Selfish Brands Are Failing Social Media’s Promise


The emergence of social media carried the promise of a new social contract between brands and marketers. A contract based on more reciprocal one-to-one communications. But brands remained self-centered. Brands scheduled the communications. Brands pushed the same content to everyone, with the vast majority of content irrelevant to a consumer at any given time. Worst of all, brands talked mostly about themselves, and always expected consumers to come over to their place. Their place was often a poorly optimized web page or an inconsistently managed fan page. If social media is a relationship, it is a largely unsatisfying one.

This failure is redeemable. Marketers now have the ability to understand the intent behind communications in social media — how a consumer actually feels about a particular product or a brand at a particular time. Yes, every conversation matters, especially from the perspective of customer care. Common sense suggests that if a more influential voice, a prominent blogger or a top customer posts about the brand, the brand should take extra care to listen.

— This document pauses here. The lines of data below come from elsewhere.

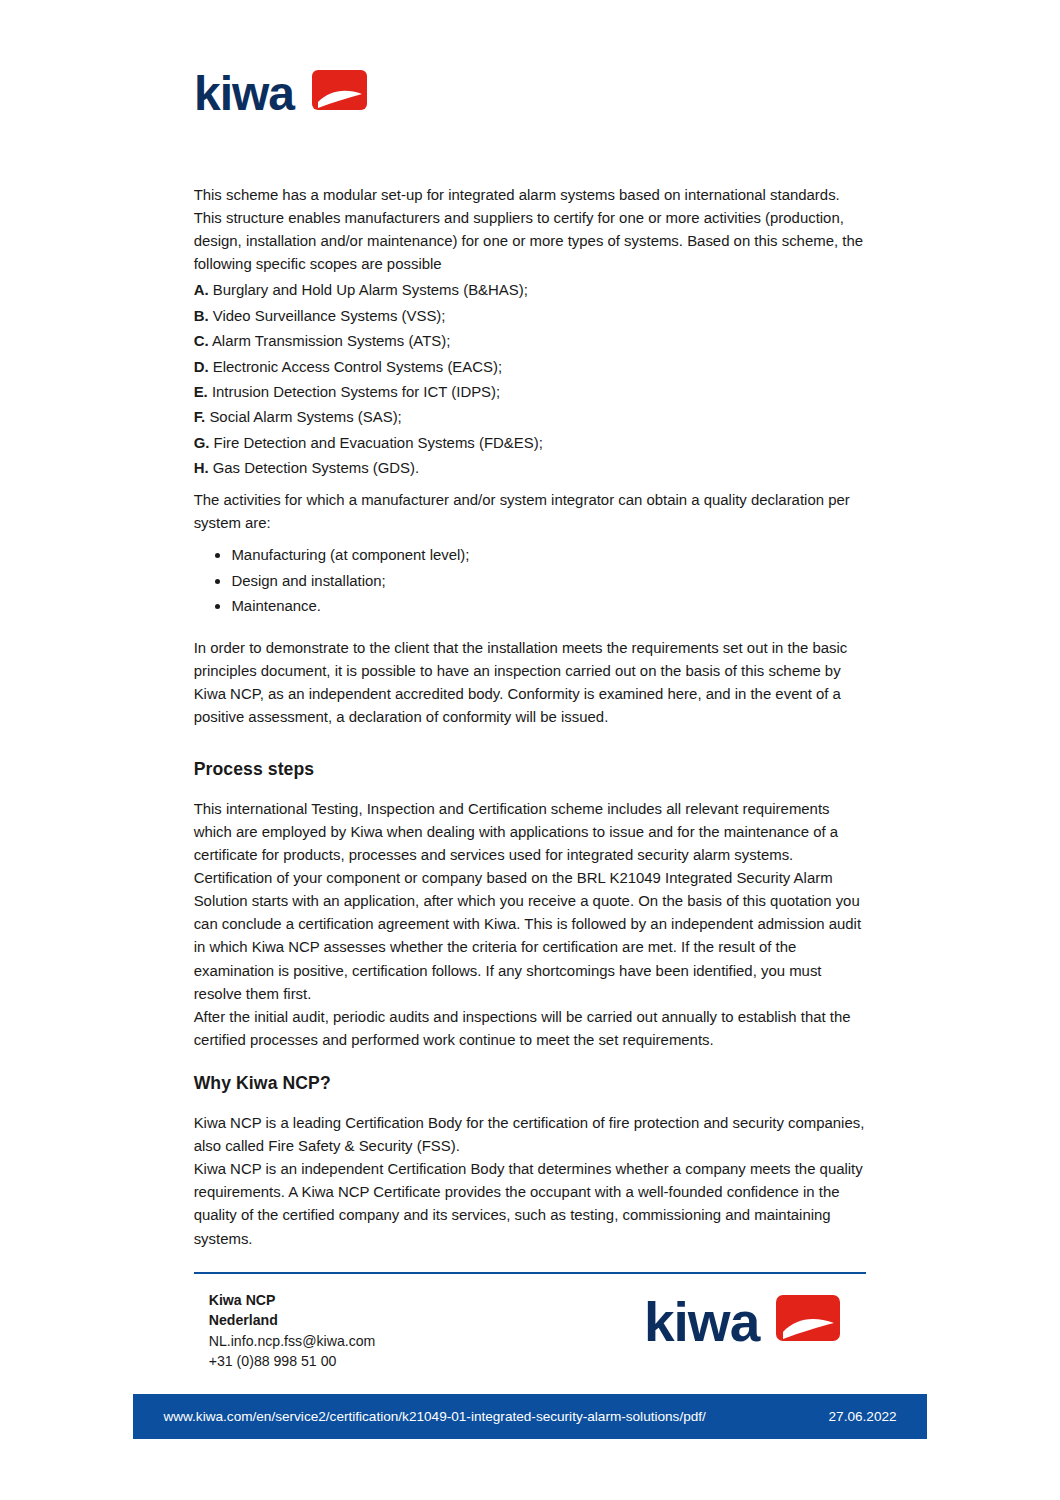kiwa
This scheme has a modular set-up for integrated alarm systems based on international standards. This structure enables manufacturers and suppliers to certify for one or more activities (production, design, installation and/or maintenance) for one or more types of systems. Based on this scheme, the following specific scopes are possible
A. Burglary and Hold Up Alarm Systems (B&HAS);
B. Video Surveillance Systems (VSS);
C. Alarm Transmission Systems (ATS);
D. Electronic Access Control Systems (EACS);
E. Intrusion Detection Systems for ICT (IDPS);
F. Social Alarm Systems (SAS);
G. Fire Detection and Evacuation Systems (FD&ES);
H. Gas Detection Systems (GDS).
The activities for which a manufacturer and/or system integrator can obtain a quality declaration per system are:
Manufacturing (at component level);
Design and installation;
Maintenance.
In order to demonstrate to the client that the installation meets the requirements set out in the basic principles document, it is possible to have an inspection carried out on the basis of this scheme by Kiwa NCP, as an independent accredited body. Conformity is examined here, and in the event of a positive assessment, a declaration of conformity will be issued.
Process steps
This international Testing, Inspection and Certification scheme includes all relevant requirements which are employed by Kiwa when dealing with applications to issue and for the maintenance of a certificate for products, processes and services used for integrated security alarm systems.
Certification of your component or company based on the BRL K21049 Integrated Security Alarm Solution starts with an application, after which you receive a quote. On the basis of this quotation you can conclude a certification agreement with Kiwa. This is followed by an independent admission audit in which Kiwa NCP assesses whether the criteria for certification are met. If the result of the examination is positive, certification follows. If any shortcomings have been identified, you must resolve them first.
After the initial audit, periodic audits and inspections will be carried out annually to establish that the certified processes and performed work continue to meet the set requirements.
Why Kiwa NCP?
Kiwa NCP is a leading Certification Body for the certification of fire protection and security companies, also called Fire Safety & Security (FSS).
Kiwa NCP is an independent Certification Body that determines whether a company meets the quality requirements. A Kiwa NCP Certificate provides the occupant with a well-founded confidence in the quality of the certified company and its services, such as testing, commissioning and maintaining systems.
Kiwa NCP
Nederland
NL.info.ncp.fss@kiwa.com
+31 (0)88 998 51 00
kiwa
www.kiwa.com/en/service2/certification/k21049-01-integrated-security-alarm-solutions/pdf/ 27.06.2022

However, we know that some conversations are even more valuable than others. If social media is to deliver on its promise, marketers must deliver ROI around what matters most to the brand, such as purchase intent and sales — not likes and follows. In this hour, there are more than 1 million conversations happening domestically in which consumers are expressing intent to buy a new car. This intent ranges from research to purchase. These are the conversations that matter most to marketers.